Name: Beverly Lanning
Drupal.org ID: bemarlan
Location: Cincinnati, OH
Job Title: Technical Architect
As it says in Drupal's statement of values, “We believe that the Drupal project benefits from a diverse contribution pool, and we strive to foster a welcoming and inclusive culture everywhere Drupal exists—at events, online, and in our workplaces” However, a large gender disparity still exists in the community, with only 8% of Drupal contributors identifying as non-male according to the latest surveys. In order to keep moving forward and attract more diverse contributors to the Drupal community, we believe in propping up diverse leadership and making sure all members are given a voice. Our ongoing Women of Drupal series shares unique perspectives of women working in the tech and Drupal space whether that’s site building, contributing code, leading projects or planning events.
Previously, we heard from Third & Grove Associate Architect Marie Kiryanova on learning English through computer languages and the reward of sharing your knowledge with others. For our first Women of Drupal spotlight of 2020, I had the pleasure of getting to know Beverly Lanning, a technical architect for Acquia and skilled web and UX developer. She shared insights on the importance of trying out different areas of tech to find your passion, overcoming stigma and gender discrimination in STEM and the power of creating on the right CMS.
Paige: How did you get your start in tech?
Beverly: The moment I knew I wanted to work with technology was when I booted up a smartphone for the very first time (circa 2011). I was captivated by the user experience and the amount of power I held in my hands.
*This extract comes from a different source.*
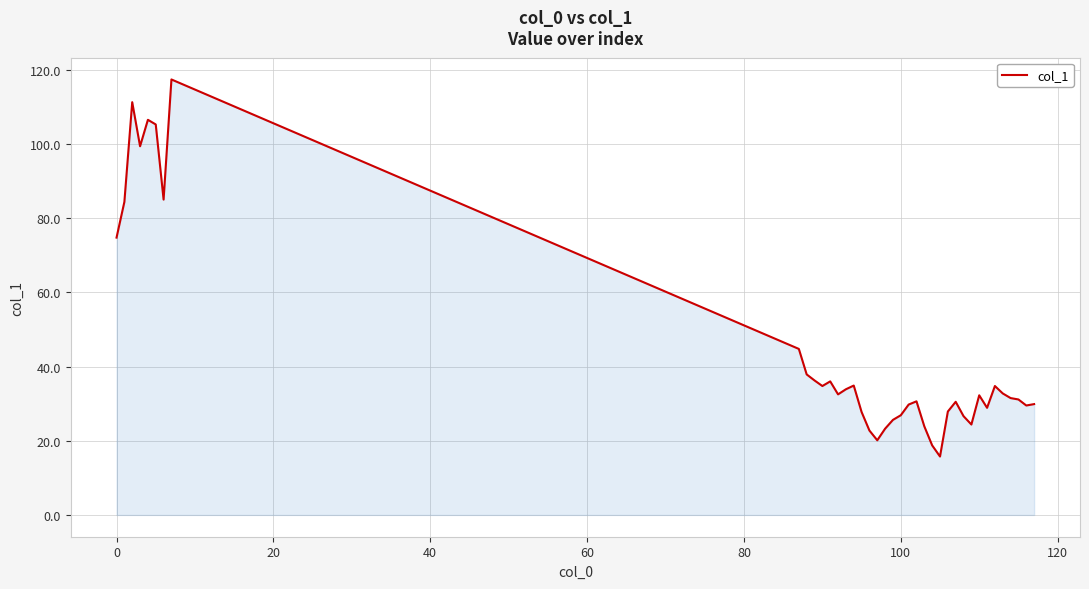

What is the greatest value displayed?

117.4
I began taking free online coding classes in the evenings and convinced the company I worked for to take me out of software support and put me in a web coordinator role where I hand-coded marketing emails. I learned as much as I could and took off from there.
Paige: How did you first discover Drupal?
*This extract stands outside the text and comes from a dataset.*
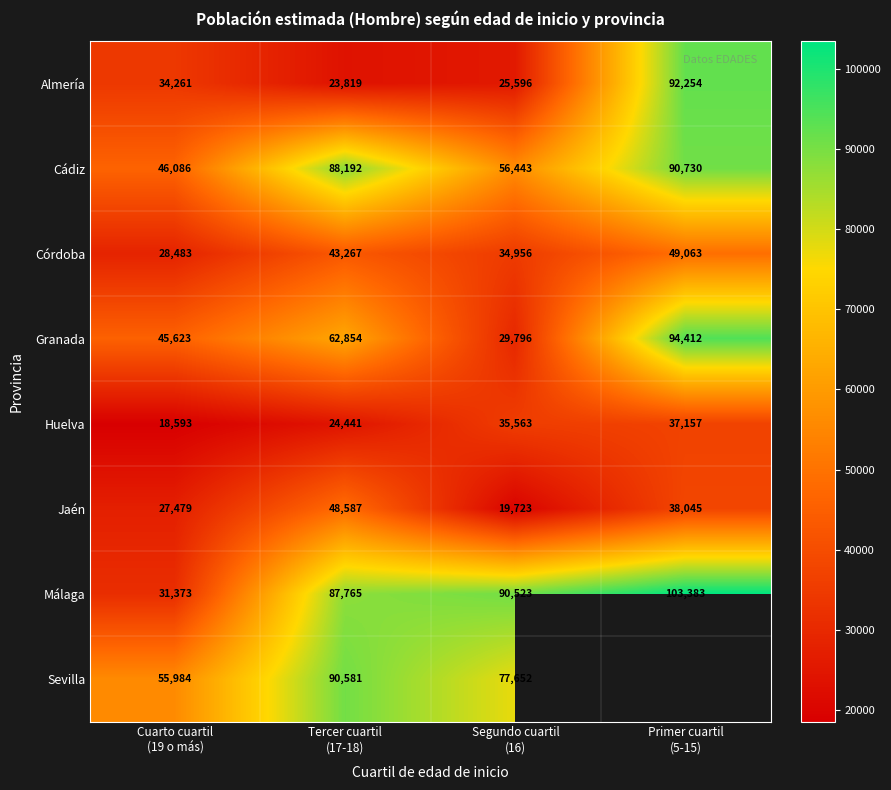

What is the highest value of the Granada series?

94412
Beverly: In one of my first jobs, the company’s website was still a static site, while other microsites were built on multiple different content management systems (CMS). In addition to rebuilding the company website, our team wanted to adopt a CMS that could become our new standard platform. We were sold on Drupal because of the community, documentation and accessibility standards it offered as well as the ease to manage multiple sites at once. Plus we were really fond of the freedom Drupal gave to write custom modules and themes.
Paige: What Drupal function, project or contribution are you working on and/or most proud of?
Beverly: Sticky Toolbar is the first module I contributed to drupal.org. Although the function of the module is basic, I was thrilled to finally have the courage to publish my own code in the form of a contrib module.
Paige: What are some challenges you've faced, technically or career-wise?
Beverly: Working in tech can be overwhelming as there is no clear direction. What’s a front-end developer vs a back-end developer? Can I do Dev-Ops too? If I chose a platform am I “stuck” with it forever? I think the most important thing you can do is get a wide exposure to different technologies and work on the things you find most enjoyable without worrying about your job title. The title will find you eventually.
One of the most disappointing moments of my career as a whole was having a department Vice President tell me he felt I’d be a distraction to his male-dominant team of developers (being a young female). Overall I’ve had an incredible experience with diversity and inclusion, so never let a few moments like that define your career forever.